AIM OF THE TASK |
How many lines in the items below contain the string "Mürzzuschlag", matching case? Give only the number.

---- EXERCISE MATERIAL

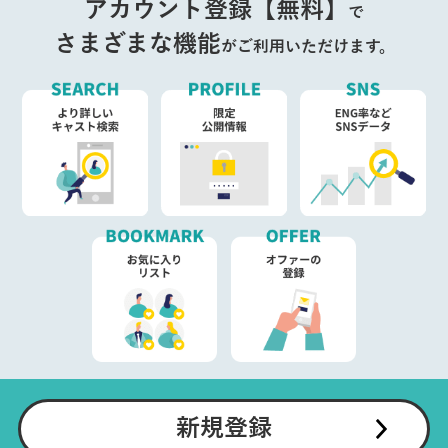
アカウント登録【無料】
で
さまざまな機能
がご利用いただけます。
新規登録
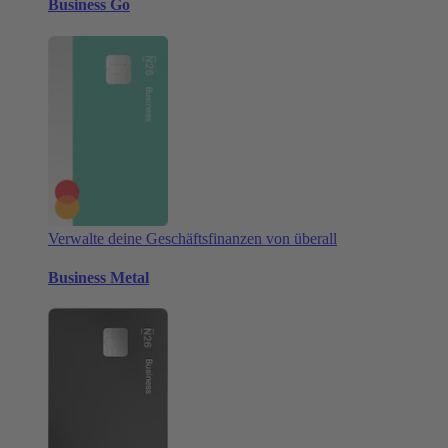
Business Go
Verwalte deine Geschäftsfinanzen von überall
Business Metal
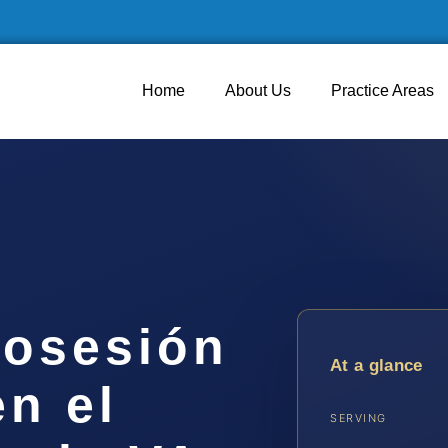
Home
About Us
Practice Areas
osesión
At a glance
n el
SERVING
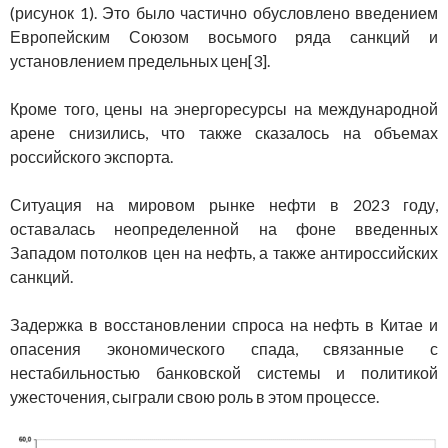
(рисунок 1). Это было частично обусловлено введением
Европейским Союзом восьмого ряда санкций и
установлением предельных цен[3].
Кроме того, цены на энергоресурсы на международной
арене снизились, что также сказалось на объемах
российского экспорта.
Ситуация на мировом рынке нефти в 2023 году,
оставалась неопределенной на фоне введенных
Западом потолков цен на нефть, а также антироссийских
санкций.
Задержка в восстановлении спроса на нефть в Китае и
опасения экономического спада, связанные с
нестабильностью банковской системы и политикой
ужесточения, сыграли свою роль в этом процессе.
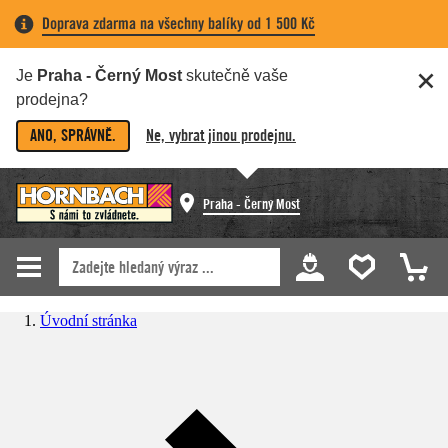
Doprava zdarma na všechny balíky od 1 500 Kč
Je
Praha - Černý Most
skutečně vaše
prodejna?
ANO, SPRÁVNĚ.
Ne, vybrat jinou prodejnu.
Praha - Černý Most
Úvodní stránka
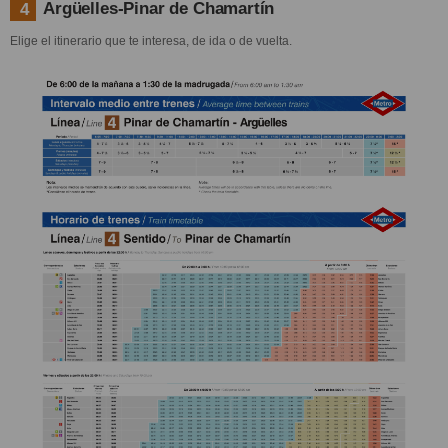
Argüelles-Pinar de Chamartín
4
Elige el itinerario que te interesa, de ida o de vuelta.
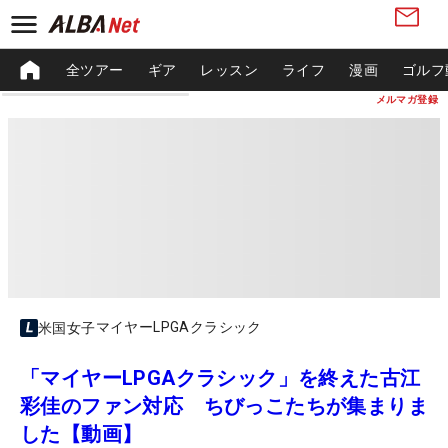
全ツアー
ギア
レッスン
ライフ
漫画
ゴルフ
メルマガ登録
マイヤーLPGAクラシック
米国女子
「マイヤーLPGAクラシック」を終えた古江
彩佳のファン対応 ちびっこたちが集まりま
した【動画】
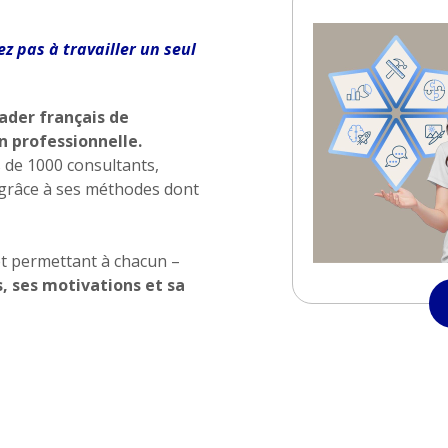
z pas à travailler un seul
eader français de
 professionnelle.
 de 1000 consultants,
ctez-
Trouver
n grâce à ses méthodes dont
us
une
agence
sous 24h
let permettant à chacun –
s, ses motivations et sa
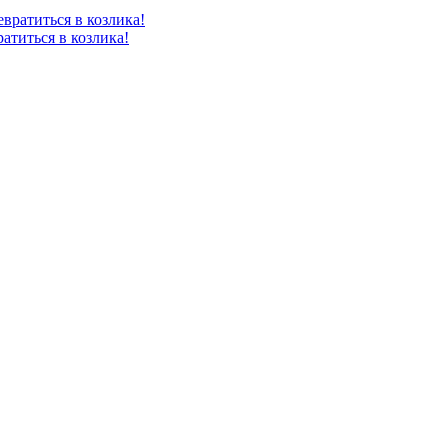
атиться в козлика!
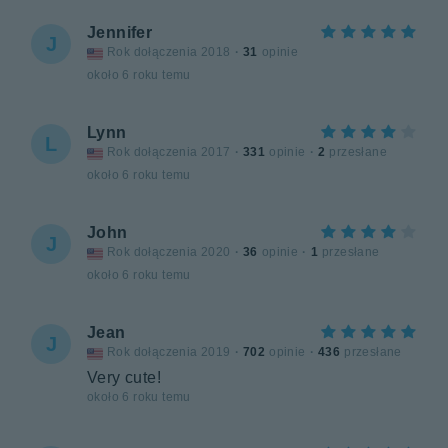
Jennifer
J
Rok dołączenia 2018
·
31
opinie
około 6 roku temu
Lynn
L
Rok dołączenia 2017
·
331
opinie
·
2
przesłane
około 6 roku temu
John
J
Rok dołączenia 2020
·
36
opinie
·
1
przesłane
około 6 roku temu
Jean
J
Rok dołączenia 2019
·
702
opinie
·
436
przesłane
Very cute!
około 6 roku temu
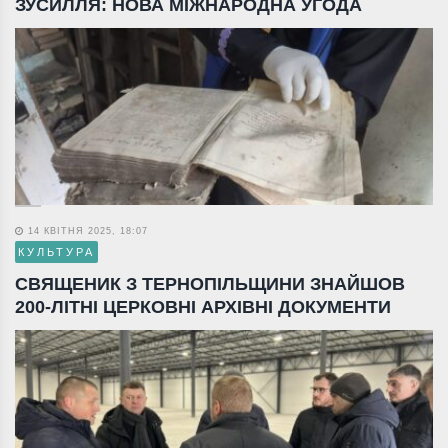
ЗУСИЛЛЯ: НОВА МІЖНАРОДНА УГОДА
14 КВІТНЯ 2025, 18:07
КУЛЬТУРА
СВЯЩЕНИК З ТЕРНОПІЛЬЩИНИ ЗНАЙШОВ
200-ЛІТНІ ЦЕРКОВНІ АРХІВНІ ДОКУМЕНТИ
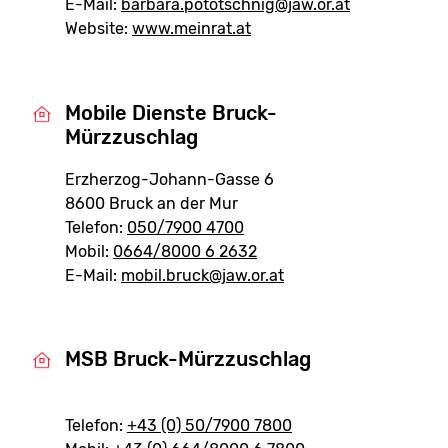
E-Mail:
barbara.pototschnig@jaw.or.at
Website:
www.meinrat.at
Mobile Dienste Bruck-
Mürzzuschlag
Erzherzog-Johann-Gasse 6
8600 Bruck an der Mur
Telefon:
050/7900 4700
Mobil:
0664/8000 6 2632
E-Mail:
mobil.bruck@jaw.or.at
MSB Bruck-Mürzzuschlag
Telefon:
+43 (0) 50/7900 7800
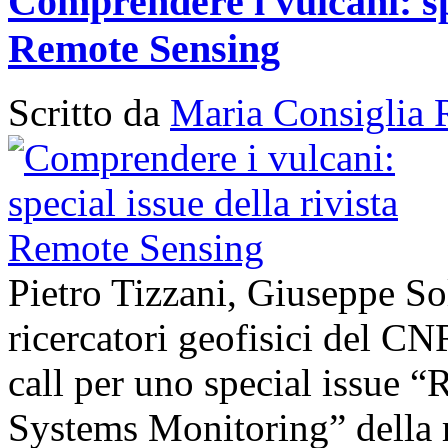
Comprendere i vulcani: spe
Remote Sensing
Scritto da
Maria Consiglia 
Pietro Tizzani, Giuseppe So
ricercatori geofisici del C
call per uno special issue 
Systems Monitoring” della 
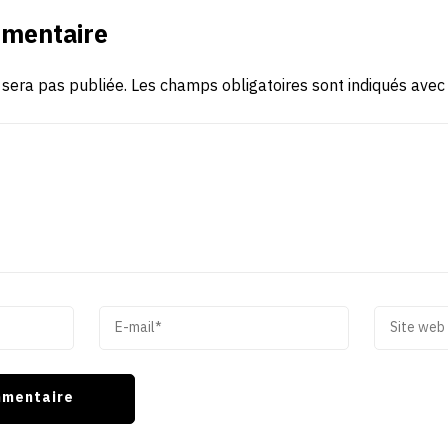
mmentaire
 sera pas publiée.
Les champs obligatoires sont indiqués ave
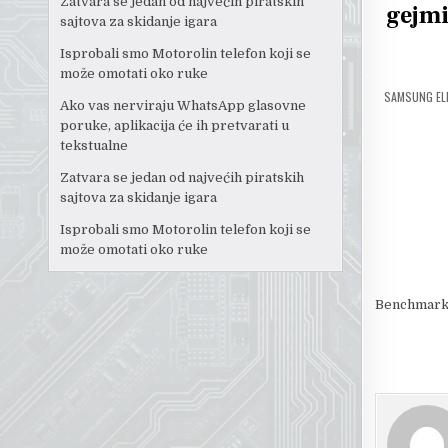
Zatvara se jedan od najvećih piratskih
gejm
sajtova za skidanje igara
Isprobali smo Motorolin telefon koji se
može omotati oko ruke
SAMSUNG ELE
Ako vas nerviraju WhatsApp glasovne
poruke, aplikacija će ih pretvarati u
tekstualne
Zatvara se jedan od najvećih piratskih
sajtova za skidanje igara
Isprobali smo Motorolin telefon koji se
može omotati oko ruke
Benchmark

--------

SOLUTION TO THE EXERCISE |
2